Heuberger Bote

Schluss mit Bruckner

„Wilde Maus“– Tragikomöd­ie von und mit Josef Hader über den Rachefeldz­ug eines Musikkriti­kers

- Von Dieter Kleibauer

Der österreich­ische Kabarettis­t, Schauspiel­er und Autor Josef Hader hat zum ersten Mal bei dem Kinofilm „Wilde Maus“auch Regie geführt. Es ist eine bittere Tragikomöd­ie über einen arbeitslos­en Kunstkriti­ker und seinen Rachefeldz­ug.

„Die Wilde Maus ist eine mittelgroß­e Achterbahn ohne Inversione­n“: Das liest, wer das Stichwort bei Wikipedia eingibt. Ohne Inversion heißt: kein Überschlag, kein Über-Kopf-Abschnitt. Also altmodisch. Ein solches Fahrgeschä­ft steht auch im Wiener Prater, außer Betrieb, ein wenig herunterge­kommen, aber noch von früherer Größe kündend. Georg hat sich vorgenomme­n, das Karussell wieder in Gang zu setzen. Georg hat Zeit, denn er ist arbeitslos. Und sieht sich in der mittelgroß­en Achterbahn irgendwie selber.

Zu Beginn ist Georg der Musikkriti­ker einer Wiener Tageszeitu­ng, eine Institutio­n im Kulturlebe­n der Stadt, einer, dessen Verrisse gefürchtet sind, eine Edelfeder, die von Lesern und Künstlern hofiert wird. Er macht das immerhin schon seit vielen Jahren und kennt seine Bruckners und Schuberts aus dem Effeff. Und dann wird er gekündigt, von einem Tag auf den anderen: Wir müssen sparen, Sie verstehen schon, der Markt ändert sich, Ihre Leser sterben weg. Ein Mann fällt aus dem Leben. Seiner Frau verheimlic­ht er die Kündigung, gibt morgens vor, wie immer in die Redaktion zu gehen.

Was er eigentlich macht: Kindische Rachepläne schmieden, mit dem Schlüssel Chefredakt­eurs Auto zerkratzen, so auf dem Niveau, also peinlich. Aber er interessie­rt sich auch für Waffen, plant ein Attentat.

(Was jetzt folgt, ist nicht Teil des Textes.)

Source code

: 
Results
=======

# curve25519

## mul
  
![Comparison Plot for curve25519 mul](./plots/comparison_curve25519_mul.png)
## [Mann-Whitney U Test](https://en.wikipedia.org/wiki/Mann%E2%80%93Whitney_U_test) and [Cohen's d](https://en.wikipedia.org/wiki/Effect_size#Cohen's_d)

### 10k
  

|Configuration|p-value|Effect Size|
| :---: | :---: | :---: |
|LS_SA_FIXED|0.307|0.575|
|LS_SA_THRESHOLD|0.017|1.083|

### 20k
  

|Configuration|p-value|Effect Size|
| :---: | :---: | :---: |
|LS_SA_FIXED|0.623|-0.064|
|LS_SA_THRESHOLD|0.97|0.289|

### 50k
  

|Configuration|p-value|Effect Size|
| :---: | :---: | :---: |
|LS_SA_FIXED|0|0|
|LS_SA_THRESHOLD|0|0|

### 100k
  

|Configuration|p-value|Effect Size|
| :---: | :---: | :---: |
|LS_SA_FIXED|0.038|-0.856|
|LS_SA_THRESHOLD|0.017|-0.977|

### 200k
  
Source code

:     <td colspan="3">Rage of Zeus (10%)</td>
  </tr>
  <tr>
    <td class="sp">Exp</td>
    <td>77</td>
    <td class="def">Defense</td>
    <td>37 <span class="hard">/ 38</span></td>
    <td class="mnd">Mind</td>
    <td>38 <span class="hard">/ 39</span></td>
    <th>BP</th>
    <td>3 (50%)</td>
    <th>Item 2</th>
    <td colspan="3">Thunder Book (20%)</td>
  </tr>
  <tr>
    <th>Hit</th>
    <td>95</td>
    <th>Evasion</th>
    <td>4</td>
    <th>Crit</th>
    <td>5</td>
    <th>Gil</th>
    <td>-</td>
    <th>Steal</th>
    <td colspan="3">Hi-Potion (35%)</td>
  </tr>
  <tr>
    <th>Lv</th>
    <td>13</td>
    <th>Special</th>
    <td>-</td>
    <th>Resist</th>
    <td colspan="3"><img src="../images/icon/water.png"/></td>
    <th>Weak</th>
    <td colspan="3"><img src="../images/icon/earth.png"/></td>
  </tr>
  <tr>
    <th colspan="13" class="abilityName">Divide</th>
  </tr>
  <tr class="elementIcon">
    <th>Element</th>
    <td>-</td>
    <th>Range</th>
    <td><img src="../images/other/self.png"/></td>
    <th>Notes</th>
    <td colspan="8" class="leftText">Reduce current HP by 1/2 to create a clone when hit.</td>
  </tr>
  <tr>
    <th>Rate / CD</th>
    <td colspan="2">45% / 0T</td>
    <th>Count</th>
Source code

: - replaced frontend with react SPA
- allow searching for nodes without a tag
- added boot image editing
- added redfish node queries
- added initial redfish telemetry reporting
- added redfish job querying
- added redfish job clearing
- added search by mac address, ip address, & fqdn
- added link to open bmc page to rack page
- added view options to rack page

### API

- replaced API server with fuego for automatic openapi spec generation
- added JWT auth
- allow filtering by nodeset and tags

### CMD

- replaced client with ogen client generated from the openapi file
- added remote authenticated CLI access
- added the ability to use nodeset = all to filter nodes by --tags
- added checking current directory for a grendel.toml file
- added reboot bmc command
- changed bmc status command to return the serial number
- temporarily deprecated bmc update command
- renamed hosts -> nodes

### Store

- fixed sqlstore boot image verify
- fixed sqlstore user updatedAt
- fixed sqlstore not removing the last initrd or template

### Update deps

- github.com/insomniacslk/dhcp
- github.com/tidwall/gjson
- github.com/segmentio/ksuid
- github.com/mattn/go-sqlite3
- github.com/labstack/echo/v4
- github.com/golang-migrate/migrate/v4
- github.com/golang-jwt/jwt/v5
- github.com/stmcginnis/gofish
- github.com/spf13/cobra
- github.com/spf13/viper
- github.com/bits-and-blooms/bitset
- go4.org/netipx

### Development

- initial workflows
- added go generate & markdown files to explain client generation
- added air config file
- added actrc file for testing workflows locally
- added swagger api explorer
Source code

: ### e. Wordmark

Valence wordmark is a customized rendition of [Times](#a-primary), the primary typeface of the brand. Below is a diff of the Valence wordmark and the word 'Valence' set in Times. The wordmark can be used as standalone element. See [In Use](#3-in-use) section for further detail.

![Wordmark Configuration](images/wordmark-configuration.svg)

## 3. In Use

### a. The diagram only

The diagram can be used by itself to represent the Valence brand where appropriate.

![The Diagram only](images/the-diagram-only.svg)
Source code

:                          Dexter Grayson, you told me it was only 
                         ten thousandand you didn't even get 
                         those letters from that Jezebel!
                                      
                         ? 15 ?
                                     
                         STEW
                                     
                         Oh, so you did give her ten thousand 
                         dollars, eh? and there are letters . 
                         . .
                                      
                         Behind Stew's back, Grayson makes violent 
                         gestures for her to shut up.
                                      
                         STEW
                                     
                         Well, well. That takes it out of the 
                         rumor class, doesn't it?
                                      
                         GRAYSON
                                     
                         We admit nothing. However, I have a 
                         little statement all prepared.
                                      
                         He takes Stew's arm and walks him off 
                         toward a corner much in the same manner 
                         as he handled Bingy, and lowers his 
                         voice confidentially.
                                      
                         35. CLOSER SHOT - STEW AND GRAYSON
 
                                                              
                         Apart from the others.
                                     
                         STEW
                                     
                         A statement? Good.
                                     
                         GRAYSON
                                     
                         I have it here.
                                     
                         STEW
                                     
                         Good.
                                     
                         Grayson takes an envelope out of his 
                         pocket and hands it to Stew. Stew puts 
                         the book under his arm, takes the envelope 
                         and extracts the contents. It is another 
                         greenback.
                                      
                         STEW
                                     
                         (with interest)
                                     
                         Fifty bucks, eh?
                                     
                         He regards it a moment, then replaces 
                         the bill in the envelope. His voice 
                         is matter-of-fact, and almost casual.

Und das, wo er daheim schon genug Ärger hat – seine Frau will endlich ein Kind, das sich nicht einstellen will: Liegt’s an ihr, liegt’s an ihm? Ablenkung bietet da die Wilde Maus, die er mit einem alten Freund, den er zufällig wiedertrif­ft, vor dem Verfall retten will. Was eben sehr symbolisch ist.

„Wilde Maus“ist der erste Spielfilm des Regisseurs Josef Hader. Man kennt ihn von der Bühne, aus einigen Filmen, aus den vier BrennerKri­mis etwa, die er mit Regisseur Wolfgang Murnberger auch geschriebe­n hat. Zuletzt machte er viel Eindruck mit seiner Darstellun­g des exilierten Stefan Zweig in Maria Schraders „Vor der Morgenröte“. Jetzt also diese Tragödie eines lächerlich­en Mannes, der um seine Ehre kämpft, über den die Zeit hinweg gegangen ist. Die Tragödie trägt Züge einer Komödie, deren Dialogwitz manchmal etwas behäbig ist; richtig Tempo gewinnt die Sache nicht. An Haders Seite seine Lebensgefä­hrtin Pia Hierzegger als kriselnde Ehefrau, Georg Friedrich als prolliger Schaustell­er, Jörg Hartmann als moderner Verlagsman­ager mit all diesen Floskeln einer neuen Medien-Ära, in der Schubert, Bruckner und kenntnisre­iche Musikkriti­ker von gestern sind.